We, humans, initially learn to know the world roughly in the same way, however unaware we may be of this, except that we have to deal with more things than apples and pears. Take for instance the learning by children of the past tense of English verbs. Children first learn all verbs as if they are irregular. As they master this, they discover, or are told, that there is a pattern in it. Next they tend to make all verbs regular for a while, including the irregular ones, which is known as “over-generalizing.” Lastly they discover the exceptions to the rule, and learn it right again.
On and over the borders of this work
I did read something about neural networks, but not as much as I would have liked to. I had too many idea’s of my own, and also I already delved into semiotics, semiology, linguistics, all kinds of psychology, anthropology, Lacanian psycho-analysis, brain physiology, and Kotarbiñski’s work on “gnosiology,” his term for the epistemology of ‘image-kinds-of-knowledge.’
Since I was – and am – striving for a monistic theory which is in conformation with all the facts that I know, I needed much time to think – you’ll find that I am certainly not eclectic in any negative sense. The consequences of my work with regard to our own beings, for instance with regard to explaining consciousness, made this need to reflect even bigger.
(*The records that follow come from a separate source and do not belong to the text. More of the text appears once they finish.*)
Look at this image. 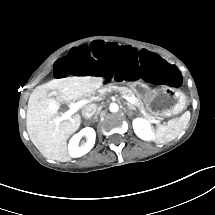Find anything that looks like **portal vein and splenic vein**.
<instances>
[{"instance_id": "portal-vein-and-splenic-vein-1", "label": "portal vein and splenic vein", "mask_w": 215, "mask_h": 215, "mask_svg": "<svg viewBox=\"0 0 215 215\" xmlns=\"http://www.w3.org/2000/svg\"><path fill=\"white\" fill-rule=\"evenodd\" d=\"M126 100L130 103H134L135 101V99H133L132 97H127ZM82 105L83 104L81 102L71 104L68 111H66L61 117L54 118L52 122H54L55 125L58 126L62 121L70 119L71 116L76 113Z\"/></svg>"}]
</instances>
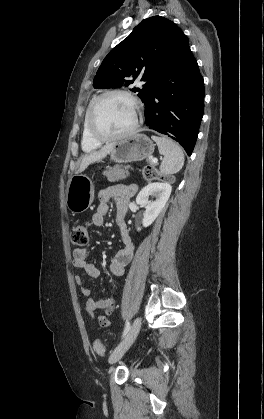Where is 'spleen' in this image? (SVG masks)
<instances>
[{
  "label": "spleen",
  "instance_id": "obj_1",
  "mask_svg": "<svg viewBox=\"0 0 264 419\" xmlns=\"http://www.w3.org/2000/svg\"><path fill=\"white\" fill-rule=\"evenodd\" d=\"M152 139L158 145L163 160L160 165V171L164 175H172L179 172L184 165V154L176 142L166 137L152 136Z\"/></svg>",
  "mask_w": 264,
  "mask_h": 419
}]
</instances>
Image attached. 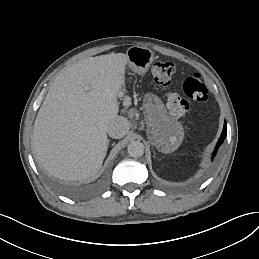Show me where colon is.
Returning a JSON list of instances; mask_svg holds the SVG:
<instances>
[{
	"mask_svg": "<svg viewBox=\"0 0 259 259\" xmlns=\"http://www.w3.org/2000/svg\"><path fill=\"white\" fill-rule=\"evenodd\" d=\"M151 75L157 85L167 90L166 102L169 113L178 119H184L191 113L189 100L205 102L208 90L200 74L194 73L183 83V95L169 90L175 66L168 61H155L150 68Z\"/></svg>",
	"mask_w": 259,
	"mask_h": 259,
	"instance_id": "5ec220e1",
	"label": "colon"
}]
</instances>
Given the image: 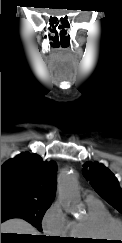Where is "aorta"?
<instances>
[{"label":"aorta","mask_w":122,"mask_h":243,"mask_svg":"<svg viewBox=\"0 0 122 243\" xmlns=\"http://www.w3.org/2000/svg\"><path fill=\"white\" fill-rule=\"evenodd\" d=\"M58 194L66 212L75 215L80 211L77 179L71 171L63 170L58 175Z\"/></svg>","instance_id":"aorta-1"}]
</instances>
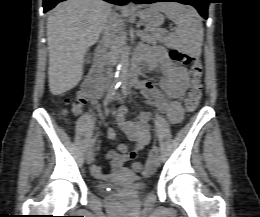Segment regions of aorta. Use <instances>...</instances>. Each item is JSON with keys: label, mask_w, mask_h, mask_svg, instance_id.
<instances>
[{"label": "aorta", "mask_w": 260, "mask_h": 217, "mask_svg": "<svg viewBox=\"0 0 260 217\" xmlns=\"http://www.w3.org/2000/svg\"><path fill=\"white\" fill-rule=\"evenodd\" d=\"M128 67H129V48L125 47L121 58H120V62L118 65V78L119 81H122L125 79L126 74L128 72Z\"/></svg>", "instance_id": "aorta-1"}]
</instances>
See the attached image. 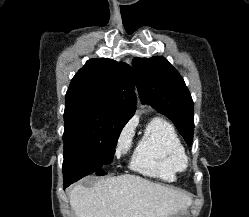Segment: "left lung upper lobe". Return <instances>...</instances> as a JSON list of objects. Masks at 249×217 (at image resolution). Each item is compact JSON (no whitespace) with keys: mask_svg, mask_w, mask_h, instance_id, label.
I'll return each instance as SVG.
<instances>
[{"mask_svg":"<svg viewBox=\"0 0 249 217\" xmlns=\"http://www.w3.org/2000/svg\"><path fill=\"white\" fill-rule=\"evenodd\" d=\"M132 68L142 101L171 119L190 145L193 140L194 106L178 71L165 58L158 56L135 57Z\"/></svg>","mask_w":249,"mask_h":217,"instance_id":"left-lung-upper-lobe-1","label":"left lung upper lobe"}]
</instances>
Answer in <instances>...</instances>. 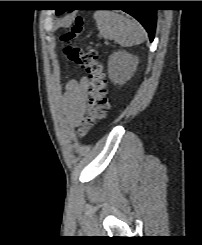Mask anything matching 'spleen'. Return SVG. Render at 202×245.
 <instances>
[{"label": "spleen", "mask_w": 202, "mask_h": 245, "mask_svg": "<svg viewBox=\"0 0 202 245\" xmlns=\"http://www.w3.org/2000/svg\"><path fill=\"white\" fill-rule=\"evenodd\" d=\"M97 27L101 35L114 40L122 47L140 44L145 40V31L135 20L110 11L94 13Z\"/></svg>", "instance_id": "3e777b00"}]
</instances>
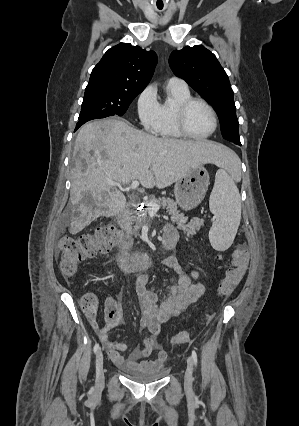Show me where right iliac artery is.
Listing matches in <instances>:
<instances>
[{
  "label": "right iliac artery",
  "instance_id": "1",
  "mask_svg": "<svg viewBox=\"0 0 299 426\" xmlns=\"http://www.w3.org/2000/svg\"><path fill=\"white\" fill-rule=\"evenodd\" d=\"M99 348H100L99 343H96L94 346V353H96L99 350Z\"/></svg>",
  "mask_w": 299,
  "mask_h": 426
}]
</instances>
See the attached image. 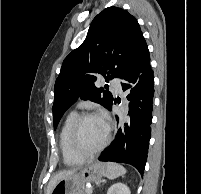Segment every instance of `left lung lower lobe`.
I'll list each match as a JSON object with an SVG mask.
<instances>
[{
	"instance_id": "obj_1",
	"label": "left lung lower lobe",
	"mask_w": 201,
	"mask_h": 194,
	"mask_svg": "<svg viewBox=\"0 0 201 194\" xmlns=\"http://www.w3.org/2000/svg\"><path fill=\"white\" fill-rule=\"evenodd\" d=\"M122 79L125 81L123 91H129L130 121L125 124L123 132L119 129L116 139L99 160L130 164L143 175L151 138L154 95V75L145 39Z\"/></svg>"
}]
</instances>
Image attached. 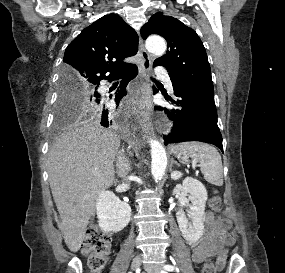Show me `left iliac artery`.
Segmentation results:
<instances>
[{"label":"left iliac artery","mask_w":285,"mask_h":273,"mask_svg":"<svg viewBox=\"0 0 285 273\" xmlns=\"http://www.w3.org/2000/svg\"><path fill=\"white\" fill-rule=\"evenodd\" d=\"M166 271H174L175 267L172 265H164L163 267ZM161 273H166L165 271H162Z\"/></svg>","instance_id":"obj_1"}]
</instances>
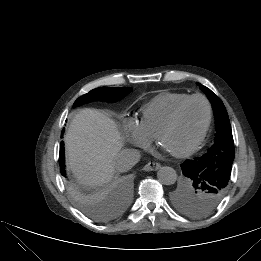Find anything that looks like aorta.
Instances as JSON below:
<instances>
[{"mask_svg":"<svg viewBox=\"0 0 261 261\" xmlns=\"http://www.w3.org/2000/svg\"><path fill=\"white\" fill-rule=\"evenodd\" d=\"M157 178L161 184L172 185L177 180V173L172 167L163 166L158 170Z\"/></svg>","mask_w":261,"mask_h":261,"instance_id":"762f6f07","label":"aorta"}]
</instances>
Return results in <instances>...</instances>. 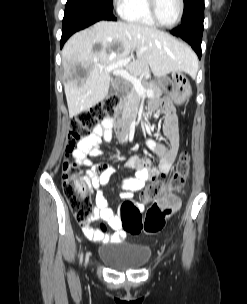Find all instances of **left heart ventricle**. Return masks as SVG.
<instances>
[{
  "label": "left heart ventricle",
  "mask_w": 247,
  "mask_h": 304,
  "mask_svg": "<svg viewBox=\"0 0 247 304\" xmlns=\"http://www.w3.org/2000/svg\"><path fill=\"white\" fill-rule=\"evenodd\" d=\"M157 14L162 23L166 25L174 23L179 14V1L157 0Z\"/></svg>",
  "instance_id": "left-heart-ventricle-1"
}]
</instances>
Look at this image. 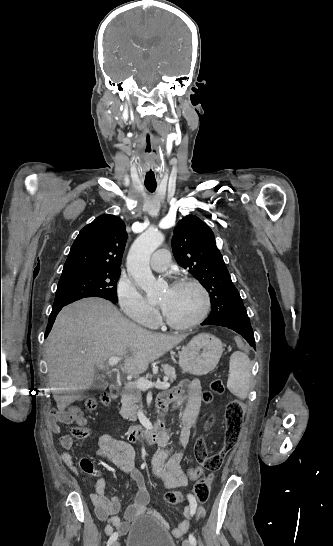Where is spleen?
I'll list each match as a JSON object with an SVG mask.
<instances>
[{"label":"spleen","mask_w":333,"mask_h":546,"mask_svg":"<svg viewBox=\"0 0 333 546\" xmlns=\"http://www.w3.org/2000/svg\"><path fill=\"white\" fill-rule=\"evenodd\" d=\"M251 365L248 356L240 351L234 352L229 362L227 387L240 399H246L250 390Z\"/></svg>","instance_id":"1"}]
</instances>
This said, it is clear that I had to draw borders somewhere. Without borders, any science becomes just a muddle of words. After one has distinguished these borders, however, one is not only free to pass them, one is obliged to pass them to and from, until one arrives at a truly monistic theory, integrating and incorporating everything around it. In this thinking and unification process the gray areas close to the borders should become as less ‘gray’ as possible.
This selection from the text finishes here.